### Directions for this task
Give a faithful, exact copy of all entries, minus the images.

● ● ●

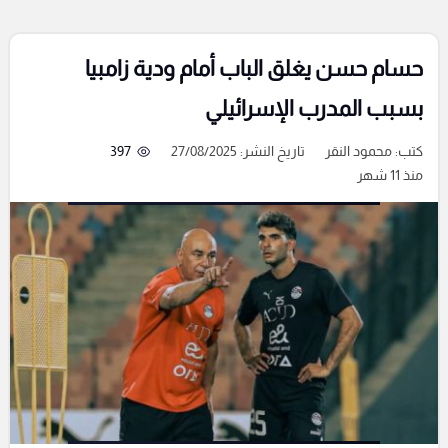
حسام حسن يغلق الباب أمام ودية زامبيا
بسبب المدرب الإسرائيلي
كتب:
محمود النقر
تاريخ النشر: 27/08/2025
397
منذ 11 شهر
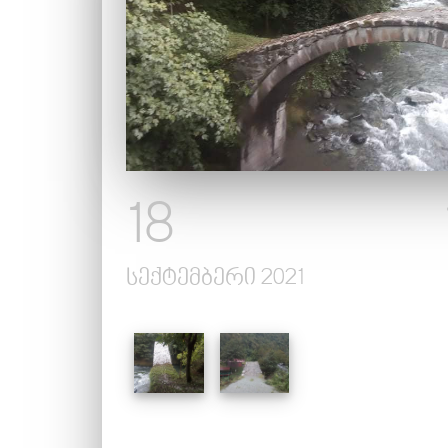
სიახლეები
ალბომები
გალერეა
კონტაქტი
18
სექტემბერი 2021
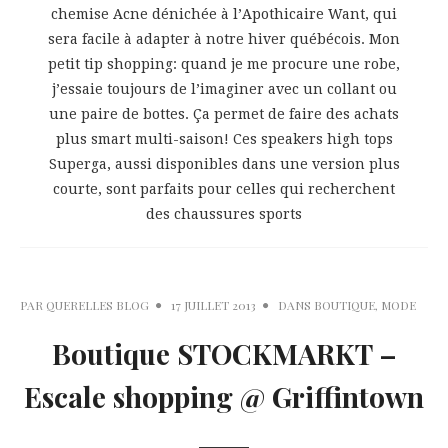
chemise Acne dénichée à l’Apothicaire Want, qui
sera facile à adapter à notre hiver québécois. Mon
petit tip shopping: quand je me procure une robe,
j’essaie toujours de l’imaginer avec un collant ou
une paire de bottes. Ça permet de faire des achats
plus smart multi-saison! Ces speakers high tops
Superga, aussi disponibles dans une version plus
courte, sont parfaits pour celles qui recherchent
des chaussures sports
PAR
QUERELLES BLOG
17 JUILLET 2013
DANS
BOUTIQUE
,
MODE
Boutique STOCKMARKT –
Escale shopping @ Griffintown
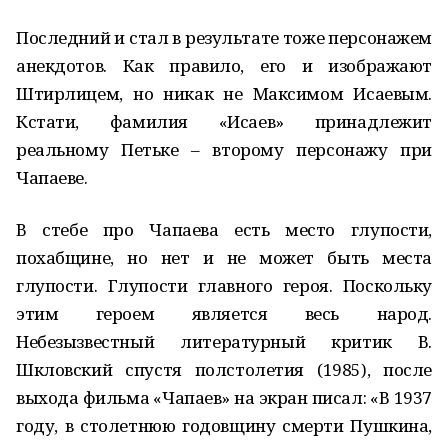
Последний и стал в результате тоже персонажем
анекдотов. Как правило, его и изображают
Штирлицем, но никак не Максимом Исаевым.
Кстати, фамилия «Исаев» принадлежит
реальному Петьке – второму персонажу при
Чапаеве.
В стебе про Чапаева есть место глупости,
похабщине, но нет и не может быть места
глупости. Глупости главного героя. Поскольку
этим героем является весь народ.
Небезызвестный литературный критик В.
Шкловский спустя полстолетия (1985), после
выхода фильма «Чапаев» на экран писал: «В 1937
году, в столетнюю годовщину смерти Пушкина,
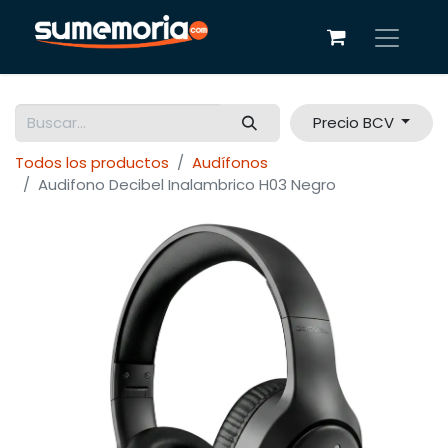
Precio BCV
Todos los productos
Audífonos
Audifono Decibel Inalambrico H03 Negro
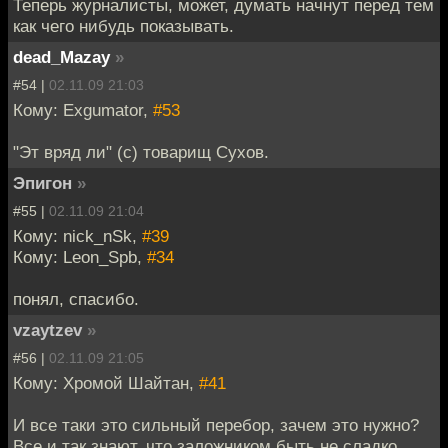
Теперь журналисты, может, думать начнут перед тем
как чего нибудь показывать.
dead_Mazay
»
#54 |
02.11.09 21:03
Кому: Exgumator,
#53
"Эт вряд ли" (с) товарищ Сухов.
Эпигон
»
#55 |
02.11.09 21:04
Кому: nick_nSk,
#39
Кому: Leon_Spb,
#34
понял, спасибо.
vzaytzev
»
#56 |
02.11.09 21:05
Кому: Хромой Шайтан,
#41
И все таки это сильный перебор, зачем это нужно?
Все и так знают, что заложником быть не сладко.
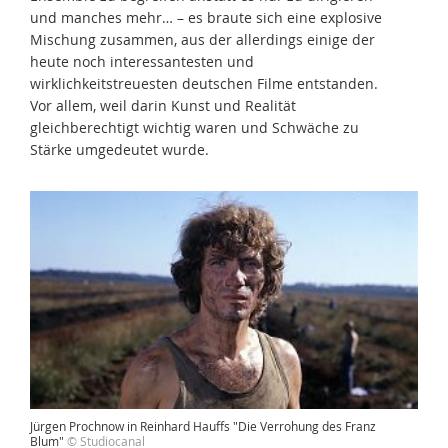
und manches mehr… – es braute sich eine explosive
Mischung zusammen, aus der allerdings einige der
heute noch interessantesten und
wirklichkeitstreuesten deutschen Filme entstanden.
Vor allem, weil darin Kunst und Realität
gleichberechtigt wichtig waren und Schwäche zu
Stärke umgedeutet wurde.
Jürgen Prochnow in Reinhard Hauffs "Die Verrohung des Franz
Blum"
© Studiocanal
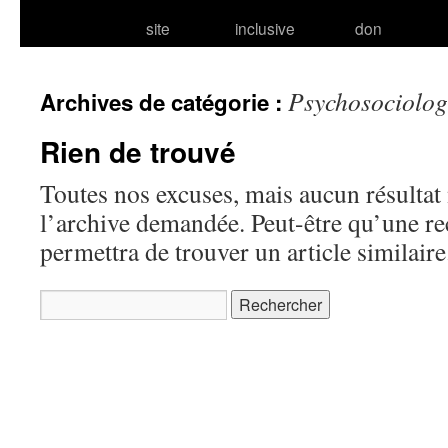
site
inclusive
don
Psychosociolog
Archives de catégorie :
Rien de trouvé
Toutes nos excuses, mais aucun résultat 
l’archive demandée. Peut-être qu’une r
permettra de trouver un article similaire
Rechercher :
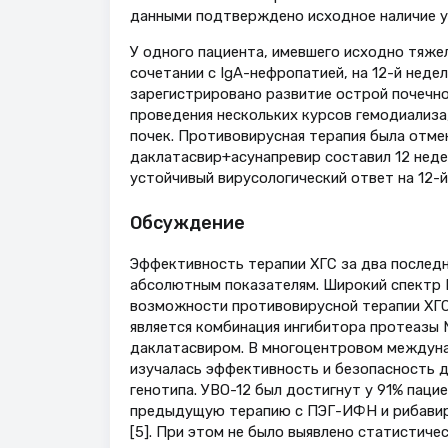
данными подтверждено исходное наличие у
У одного пациента, имевшего исходно тяже
сочетании с IgA-нефропатией, на 12-й нед
зарегистрировано развитие острой почечно
проведения нескольких курсов гемодиализа
почек. Противовирусная терапия была отмен
даклатасвир+асунапревир составил 12 неде
устойчивый вирусологический ответ на 12-й
Обсуждение
Эффективность терапии ХГС за два последн
абсолютным показателям. Широкий спектр 
возможности противовирусной терапии ХГС
является комбинация ингибитора протеазы 
даклатасвиром. В многоцентровом между
изучалась эффективность и безопасность д
генотипа. УВО-12 был достигнут у 91% паци
предыдущую терапию с ПЭГ-ИФН и рибавири
[5]. При этом не было выявлено статистич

● ● ●

### Exercise answer
حسام حسن يغلق الباب أمام ودية زامبيا
بسبب المدرب الإسرائيلي
كتب:
محمود النقر
تاريخ النشر: 27/08/2025
397
منذ 11 شهر
სიახლეები
ალბომები
გალერეა
კონტაქტი
18
სექტემბერი 2021
chemise Acne dénichée à l’Apothicaire Want, qui
sera facile à adapter à notre hiver québécois. Mon
petit tip shopping: quand je me procure une robe,
j’essaie toujours de l’imaginer avec un collant ou
une paire de bottes. Ça permet de faire des achats
plus smart multi-saison! Ces speakers high tops
Superga, aussi disponibles dans une version plus
courte, sont parfaits pour celles qui recherchent
des chaussures sports
PAR
QUERELLES BLOG
17 JUILLET 2013
DANS
BOUTIQUE
,
MODE
Boutique STOCKMARKT –
Escale shopping @ Griffintown
Последний и стал в результате тоже персонажем
анекдотов. Как правило, его и изображают
Штирлицем, но никак не Максимом Исаевым.
Кстати, фамилия «Исаев» принадлежит
реальному Петьке – второму персонажу при
Чапаеве.
В стебе про Чапаева есть место глупости,
похабщине, но нет и не может быть места
глупости. Глупости главного героя. Поскольку
этим героем является весь народ.
Небезызвестный литературный критик В.
Шкловский спустя полстолетия (1985), после
выхода фильма «Чапаев» на экран писал: «В 1937
году, в столетнюю годовщину смерти Пушкина,
Precio BCV
Todos los productos
Audífonos
Audifono Decibel Inalambrico H03 Negro
Теперь журналисты, может, думать начнут перед тем
как чего нибудь показывать.
dead_Mazay
»
#54 |
02.11.09 21:03
Кому: Exgumator,
#53
"Эт вряд ли" (с) товарищ Сухов.
Эпигон
»
#55 |
02.11.09 21:04
Кому: nick_nSk,
#39
Кому: Leon_Spb,
#34
понял, спасибо.
vzaytzev
»
#56 |
02.11.09 21:05
Кому: Хромой Шайтан,
#41
И все таки это сильный перебор, зачем это нужно?
Все и так знают, что заложником быть не сладко.
und manches mehr… – es braute sich eine explosive
Mischung zusammen, aus der allerdings einige der
heute noch interessantesten und
wirklichkeitstreuesten deutschen Filme entstanden.
Vor allem, weil darin Kunst und Realität
gleichberechtigt wichtig waren und Schwäche zu
Stärke umgedeutet wurde.
Jürgen Prochnow in Reinhard Hauffs "Die Verrohung des Franz
Blum"
© Studiocanal
site
inclusive
don
Psychosociolog
Archives de catégorie :
Rien de trouvé
Toutes nos excuses, mais aucun résultat 
l’archive demandée. Peut-être qu’une r
permettra de trouver un article similaire
Rechercher :
данными подтверждено исходное наличие у
У одного пациента, имевшего исходно тяже
сочетании с IgA-нефропатией, на 12-й нед
зарегистрировано развитие острой почечно
проведения нескольких курсов гемодиализа
почек. Противовирусная терапия была отмен
даклатасвир+асунапревир составил 12 неде
устойчивый вирусологический ответ на 12-й
Обсуждение
Эффективность терапии ХГС за два последн
абсолютным показателям. Широкий спектр 
возможности противовирусной терапии ХГС
является комбинация ингибитора протеазы 
даклатасвиром. В многоцентровом между
изучалась эффективность и безопасность д
генотипа. УВО-12 был достигнут у 91% паци
предыдущую терапию с ПЭГ-ИФН и рибавири
[5]. При этом не было выявлено статистич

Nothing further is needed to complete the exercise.